2 To ensure consistency in the application and payment of recruitment and retention premia, the Department should adhere to the following protocol.
3 All new vacancies should be advertised in relevant local, regional, national and/or professional media.
4 Where adverts have produced no suitable applicants HR personnel service/department managers and staff representatives should consider the reasons for this. Account should be taken of the number of applicants, relevant national vacancy data and local labour market information, the media used and any non-pay improvements that could be made to the employment package (for example, training opportunities, childcare, relocation), or any expected increase in the supply of staff suitable for the post.
5 If it could be reasonably assumed that vacancies could be filled through, for example, advertising in different media or by waiting for an expected increase in supply (for example from new trainees) then vacant posts should be re-advertised.
6 However, if on the basis of paragraphs 2 and 3 above, it is decided that the vacancy problem can be addressed most effectively only through payment of a recruitment and retention premium; the employer should write a business case and present it at Joint JNC. It would then be decided in partnership with local staff representatives whether the problem is likely to be resolved in the foreseeable future (in which case any premium should be short-term) or whether it is likely to continue indefinitely (in which case any premium should be long-term – see Section 5).
7 Before consideration is given to paying recruitment and retention premia to increase retention of staff, HR personnel, service/department heads and relevant staff representatives should ensure non-pay benefits (for example, childcare support, training and development) are sufficiently developed. Where possible, local turnover rates should be compared with national rates. In addition regular exit surveys will be undertaken to assess how far pay is a factor in employees’ decisions to leave the organisation.

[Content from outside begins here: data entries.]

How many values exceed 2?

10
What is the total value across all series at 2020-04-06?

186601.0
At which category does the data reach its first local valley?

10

8 However, if it is decided that a retention problem can be addressed most effectively only through payment of a recruitment and retention premium, the Department should decide whether the problem is likely to be resolved in the foreseeable future (in which case any premium should be short-term) or whether it is likely to continue indefinitely (in which case any premium should be long-term – see Section 5. The Department should then consult at Joint JNC level.

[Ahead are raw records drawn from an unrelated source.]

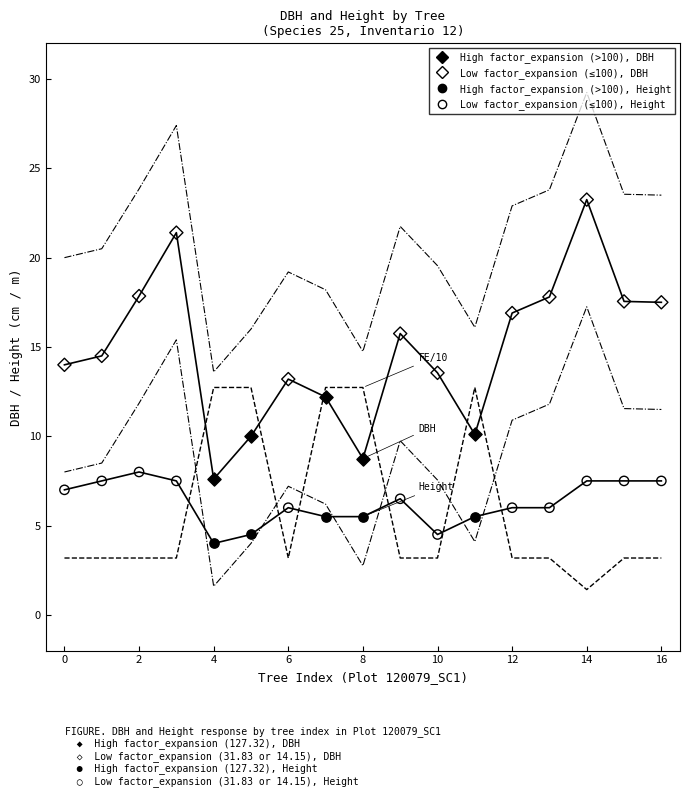

Which series contains the lowest Y value?

High factor_expansion (>100), Height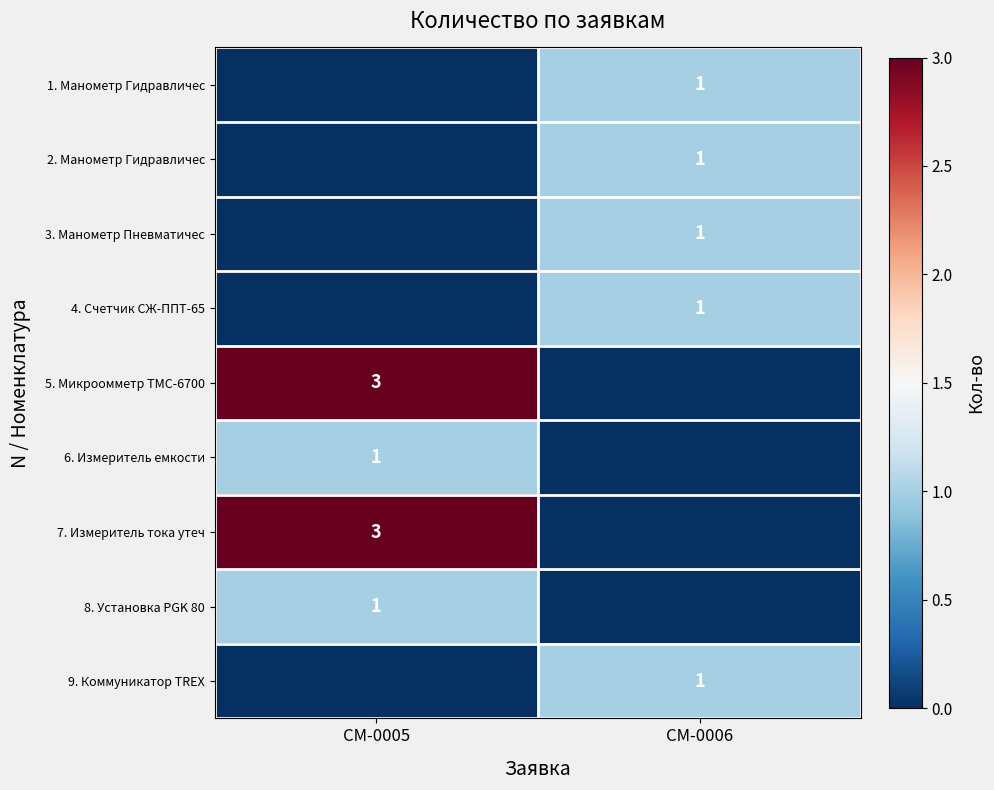

True or false: 2. Манометр Гидравличес has a value of 0 at CM-0006.

False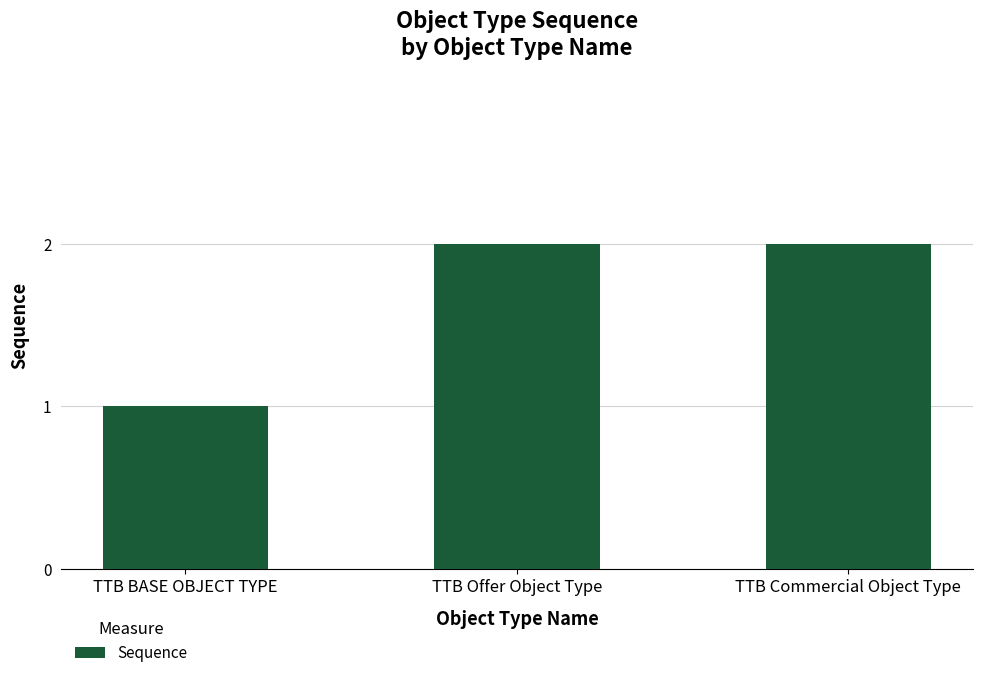

What is the value of the 1st bar from the left?

1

Posts to which this guidance may be applicable
9 The use of Job Evaluation to ensure fair pay between NHS jobs has revealed a number of jobs with relatively high levels of pay in relation to job weight which appear to reflect past responses to external labour market pressures. In some cases employers have used higher grades than would appear appropriate on the basis of a strict interpretation of grading definitions in order to recruit or retain staff. In other cases there have been national agreements to improve the pay of particular grades or groups because of concerns about recruitment and retention.
10 In normal circumstances, evidence will be sought that it is not possible to recruit or retain staff at the normal job-evaluated pay level before agreeing a recruitment and retention premium.
11 The NHS Employers website lists those staff groups which have been awarded nationally (UK) agreed awards and should not exclude any premia that have been locally agreed.
2 The JNC may establish different premia for different classes or types of post provided there is evidence that the recruitment and retention position is different, for example, because they have significantly different job descriptions and are in different pay bands under the new system.
13 Once recruitment and retention premia are awarded they should be reviewed annually. This review should be done at Joint JNC.
14 The review should consider, among other factors:
- how far the recruitment and retention premia have allowed the Departments to reduce its vacancy rates and turnover
- the likely impact on vacancies of removing or reducing a recruitment and retention premium
- any changes in labour market circumstances
15 The principle consistent with equal pay for work of equal value should be that where the need for a recruitment and retention premium is reduced or has ended, short-term premia should be reduced or withdrawn as soon as possible consistent with the protection period in Section 5.17. Long-term premia should be adjusted or withdrawn for anyone offered a qualifying post after the decision to withdraw or reduce the premium has been made.